There was no time to wait for a transition. She opened her mouth and prepared to blurt something out, something inappropriate and apropos of nothing—I knew your daughter when she was a dope fiend, maybe—when a pounding on the gate stopped her. Then a wailing. Someone was wailing her name.
Yvonne Borneo perked up so markedly her neck seemed to lengthen an inch. “Do you need to see to that?” she said.
Cora excused herself and went to the back gate. It was DJ, a regular client who had come to the door and screamed for her plenty of times before, but never when anyone important was present. Cora had once lanced a six-inch-long abscess on DJ’s arm—she’d measured it—and when the clinic doctor pared away the necrotized tissue, bone showed through. DJ had started coming to the women’s center at nineteen, freshly emancipated from foster care, clearly bipolar, and Cora had been trying to get her to see Sonia for seven years. She was twenty-six now and looked at least forty.
Today she looked worse than usual, in army pants held together with safety pins and a filthy tank top that revealed the caverns of scar tissue on her arms, the bulging sternum that seemed to twang fiercely under her skin like outraged tuning forks. When she saw Cora, DJ thrust both arms through the bars of the gate, like a prisoner in stocks, and wept.
“You came to see me when no one else did,” she sobbed.
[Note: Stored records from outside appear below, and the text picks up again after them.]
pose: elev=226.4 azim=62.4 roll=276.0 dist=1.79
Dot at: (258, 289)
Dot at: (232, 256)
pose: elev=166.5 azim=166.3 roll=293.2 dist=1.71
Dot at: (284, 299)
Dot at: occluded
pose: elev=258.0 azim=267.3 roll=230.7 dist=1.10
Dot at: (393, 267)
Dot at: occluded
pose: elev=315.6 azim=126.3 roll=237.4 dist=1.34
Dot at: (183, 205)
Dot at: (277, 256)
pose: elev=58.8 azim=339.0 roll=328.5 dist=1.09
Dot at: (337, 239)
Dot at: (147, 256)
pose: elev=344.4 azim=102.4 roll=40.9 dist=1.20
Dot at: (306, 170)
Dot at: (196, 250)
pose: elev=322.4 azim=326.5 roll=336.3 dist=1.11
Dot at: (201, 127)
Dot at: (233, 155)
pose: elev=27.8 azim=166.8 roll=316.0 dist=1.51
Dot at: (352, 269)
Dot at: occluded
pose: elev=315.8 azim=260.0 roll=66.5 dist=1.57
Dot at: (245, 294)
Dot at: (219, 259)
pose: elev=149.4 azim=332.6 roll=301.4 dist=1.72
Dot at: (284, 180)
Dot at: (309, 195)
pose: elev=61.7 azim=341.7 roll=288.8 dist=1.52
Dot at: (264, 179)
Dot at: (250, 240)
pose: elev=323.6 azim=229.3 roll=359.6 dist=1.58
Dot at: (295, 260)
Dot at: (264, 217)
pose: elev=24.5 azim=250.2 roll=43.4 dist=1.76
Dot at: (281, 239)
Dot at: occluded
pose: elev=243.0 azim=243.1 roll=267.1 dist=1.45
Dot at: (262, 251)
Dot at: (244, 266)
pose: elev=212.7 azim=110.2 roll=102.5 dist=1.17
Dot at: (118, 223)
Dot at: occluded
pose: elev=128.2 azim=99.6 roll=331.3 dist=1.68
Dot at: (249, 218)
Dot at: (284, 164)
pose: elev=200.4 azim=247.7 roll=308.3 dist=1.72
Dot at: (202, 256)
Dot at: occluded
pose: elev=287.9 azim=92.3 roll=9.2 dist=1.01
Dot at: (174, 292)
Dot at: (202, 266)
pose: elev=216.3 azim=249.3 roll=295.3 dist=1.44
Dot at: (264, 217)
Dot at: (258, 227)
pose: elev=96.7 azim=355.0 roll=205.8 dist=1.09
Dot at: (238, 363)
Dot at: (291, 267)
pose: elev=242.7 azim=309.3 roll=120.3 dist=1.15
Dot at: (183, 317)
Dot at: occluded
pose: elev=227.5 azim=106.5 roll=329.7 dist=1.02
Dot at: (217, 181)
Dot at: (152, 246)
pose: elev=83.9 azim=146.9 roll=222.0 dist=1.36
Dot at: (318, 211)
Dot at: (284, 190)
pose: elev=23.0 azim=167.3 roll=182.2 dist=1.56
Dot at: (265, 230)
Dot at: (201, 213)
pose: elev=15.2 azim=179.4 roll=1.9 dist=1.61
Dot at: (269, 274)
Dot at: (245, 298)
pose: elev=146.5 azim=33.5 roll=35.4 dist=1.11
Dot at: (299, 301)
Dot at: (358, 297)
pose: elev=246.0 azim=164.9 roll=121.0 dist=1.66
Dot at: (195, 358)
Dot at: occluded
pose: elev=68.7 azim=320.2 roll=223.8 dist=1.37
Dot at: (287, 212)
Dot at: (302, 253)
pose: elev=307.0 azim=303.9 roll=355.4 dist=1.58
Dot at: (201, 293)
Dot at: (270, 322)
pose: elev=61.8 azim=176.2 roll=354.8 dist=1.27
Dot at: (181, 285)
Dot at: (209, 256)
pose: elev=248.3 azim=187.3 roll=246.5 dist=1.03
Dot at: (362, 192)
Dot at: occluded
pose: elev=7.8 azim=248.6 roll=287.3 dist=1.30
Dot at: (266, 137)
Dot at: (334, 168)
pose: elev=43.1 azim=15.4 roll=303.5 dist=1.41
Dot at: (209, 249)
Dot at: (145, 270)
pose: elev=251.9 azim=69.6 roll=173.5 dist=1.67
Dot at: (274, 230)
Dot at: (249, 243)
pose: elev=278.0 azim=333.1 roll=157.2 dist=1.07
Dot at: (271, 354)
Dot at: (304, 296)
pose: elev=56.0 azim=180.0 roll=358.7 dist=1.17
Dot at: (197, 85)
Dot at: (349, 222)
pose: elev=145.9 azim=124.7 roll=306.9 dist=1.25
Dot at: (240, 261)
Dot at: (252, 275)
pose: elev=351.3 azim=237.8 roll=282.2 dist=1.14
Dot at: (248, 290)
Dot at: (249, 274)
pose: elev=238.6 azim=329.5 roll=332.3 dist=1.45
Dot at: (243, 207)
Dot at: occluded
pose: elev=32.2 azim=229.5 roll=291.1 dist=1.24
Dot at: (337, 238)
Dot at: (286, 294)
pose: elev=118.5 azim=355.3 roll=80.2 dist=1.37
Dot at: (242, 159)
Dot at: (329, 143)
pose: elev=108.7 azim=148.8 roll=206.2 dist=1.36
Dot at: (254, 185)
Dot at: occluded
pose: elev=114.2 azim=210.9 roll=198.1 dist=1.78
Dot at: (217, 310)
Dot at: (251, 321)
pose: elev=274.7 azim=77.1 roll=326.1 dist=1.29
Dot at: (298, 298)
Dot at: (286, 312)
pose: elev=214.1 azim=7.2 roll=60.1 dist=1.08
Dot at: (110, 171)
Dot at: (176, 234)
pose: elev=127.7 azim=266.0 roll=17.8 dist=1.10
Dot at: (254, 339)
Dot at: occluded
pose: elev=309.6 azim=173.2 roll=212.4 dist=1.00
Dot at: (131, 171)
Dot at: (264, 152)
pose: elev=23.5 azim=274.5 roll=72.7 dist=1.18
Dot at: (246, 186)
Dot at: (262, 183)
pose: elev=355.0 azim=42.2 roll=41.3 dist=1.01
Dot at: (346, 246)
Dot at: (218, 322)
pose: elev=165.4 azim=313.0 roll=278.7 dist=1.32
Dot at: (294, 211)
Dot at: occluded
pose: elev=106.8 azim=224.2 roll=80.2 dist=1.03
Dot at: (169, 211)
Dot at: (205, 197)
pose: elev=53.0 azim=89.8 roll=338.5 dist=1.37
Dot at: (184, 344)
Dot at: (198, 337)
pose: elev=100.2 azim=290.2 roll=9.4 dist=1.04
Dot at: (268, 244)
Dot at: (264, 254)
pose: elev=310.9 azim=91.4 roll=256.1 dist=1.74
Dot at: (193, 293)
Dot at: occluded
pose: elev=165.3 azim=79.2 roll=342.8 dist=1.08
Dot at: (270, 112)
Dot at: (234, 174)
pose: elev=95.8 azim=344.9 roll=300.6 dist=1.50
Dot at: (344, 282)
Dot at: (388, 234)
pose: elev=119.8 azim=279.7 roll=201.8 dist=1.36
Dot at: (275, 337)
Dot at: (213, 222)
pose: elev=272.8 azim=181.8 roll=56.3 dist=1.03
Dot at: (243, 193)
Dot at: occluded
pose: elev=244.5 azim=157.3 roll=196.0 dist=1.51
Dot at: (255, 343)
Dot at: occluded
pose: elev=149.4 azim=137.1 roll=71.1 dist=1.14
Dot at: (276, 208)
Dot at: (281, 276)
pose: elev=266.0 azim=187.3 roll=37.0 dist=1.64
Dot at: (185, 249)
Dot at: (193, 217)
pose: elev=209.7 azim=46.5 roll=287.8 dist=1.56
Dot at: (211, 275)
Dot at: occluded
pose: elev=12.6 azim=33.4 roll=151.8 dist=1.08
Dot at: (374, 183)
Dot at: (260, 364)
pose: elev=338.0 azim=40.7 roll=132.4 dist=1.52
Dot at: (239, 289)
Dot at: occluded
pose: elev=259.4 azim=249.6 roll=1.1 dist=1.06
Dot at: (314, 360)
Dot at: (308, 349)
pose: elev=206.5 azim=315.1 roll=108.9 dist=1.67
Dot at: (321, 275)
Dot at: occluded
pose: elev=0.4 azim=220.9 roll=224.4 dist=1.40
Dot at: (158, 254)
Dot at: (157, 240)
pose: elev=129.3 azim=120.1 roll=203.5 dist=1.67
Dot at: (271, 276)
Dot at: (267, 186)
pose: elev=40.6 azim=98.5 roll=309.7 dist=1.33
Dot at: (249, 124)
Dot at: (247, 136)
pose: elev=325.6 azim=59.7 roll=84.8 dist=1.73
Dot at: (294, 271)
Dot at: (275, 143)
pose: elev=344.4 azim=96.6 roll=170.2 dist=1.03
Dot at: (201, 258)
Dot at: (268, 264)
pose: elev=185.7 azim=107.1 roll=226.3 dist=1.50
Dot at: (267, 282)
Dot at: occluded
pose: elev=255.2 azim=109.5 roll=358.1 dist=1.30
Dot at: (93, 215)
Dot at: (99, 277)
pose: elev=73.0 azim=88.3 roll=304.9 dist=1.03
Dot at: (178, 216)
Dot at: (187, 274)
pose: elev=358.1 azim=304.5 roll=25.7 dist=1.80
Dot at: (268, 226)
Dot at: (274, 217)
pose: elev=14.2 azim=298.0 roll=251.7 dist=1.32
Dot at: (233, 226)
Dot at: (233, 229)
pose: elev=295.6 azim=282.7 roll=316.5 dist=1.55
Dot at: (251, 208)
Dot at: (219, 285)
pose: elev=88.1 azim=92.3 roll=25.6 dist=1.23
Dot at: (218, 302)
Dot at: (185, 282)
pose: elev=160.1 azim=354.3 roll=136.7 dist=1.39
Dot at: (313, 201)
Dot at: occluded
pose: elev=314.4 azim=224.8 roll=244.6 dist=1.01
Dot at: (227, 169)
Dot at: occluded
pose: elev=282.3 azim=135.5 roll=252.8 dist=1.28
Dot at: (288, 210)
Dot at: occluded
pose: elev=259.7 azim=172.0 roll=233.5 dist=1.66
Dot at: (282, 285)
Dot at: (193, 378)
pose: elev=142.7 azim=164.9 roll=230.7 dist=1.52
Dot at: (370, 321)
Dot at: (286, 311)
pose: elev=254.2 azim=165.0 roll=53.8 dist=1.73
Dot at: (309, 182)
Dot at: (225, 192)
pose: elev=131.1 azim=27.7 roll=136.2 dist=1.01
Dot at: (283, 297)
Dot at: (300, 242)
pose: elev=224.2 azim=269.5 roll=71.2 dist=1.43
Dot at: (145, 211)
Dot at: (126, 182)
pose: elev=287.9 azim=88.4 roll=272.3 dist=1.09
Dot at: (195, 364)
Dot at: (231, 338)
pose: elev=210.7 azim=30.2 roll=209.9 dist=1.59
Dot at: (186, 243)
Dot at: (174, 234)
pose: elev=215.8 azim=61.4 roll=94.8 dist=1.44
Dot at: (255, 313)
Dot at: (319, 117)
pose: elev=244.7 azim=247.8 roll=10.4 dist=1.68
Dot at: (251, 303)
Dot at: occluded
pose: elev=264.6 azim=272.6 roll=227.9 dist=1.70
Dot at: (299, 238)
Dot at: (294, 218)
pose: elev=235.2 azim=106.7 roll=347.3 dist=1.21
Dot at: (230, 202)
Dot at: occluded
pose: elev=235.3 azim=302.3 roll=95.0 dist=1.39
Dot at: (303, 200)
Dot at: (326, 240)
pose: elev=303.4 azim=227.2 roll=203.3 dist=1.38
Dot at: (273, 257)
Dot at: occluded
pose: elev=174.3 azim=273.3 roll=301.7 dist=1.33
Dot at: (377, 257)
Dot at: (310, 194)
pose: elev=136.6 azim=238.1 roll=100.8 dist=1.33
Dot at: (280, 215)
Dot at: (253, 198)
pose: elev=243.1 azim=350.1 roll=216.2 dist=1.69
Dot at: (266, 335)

“Okay, DJ,” Cora said. “Okay.”
DJ did this a lot: went back and forth in time. She was talking about when she’d been stabbed by a john two years before and Cora had been the only one to stay with her at SF General, eventually securing her a semiprivate room and making the nurse give her painkillers. “Yeah, she’s an addict,” she had snapped at the young woman on duty. “It still hurts when she gets stabbed.”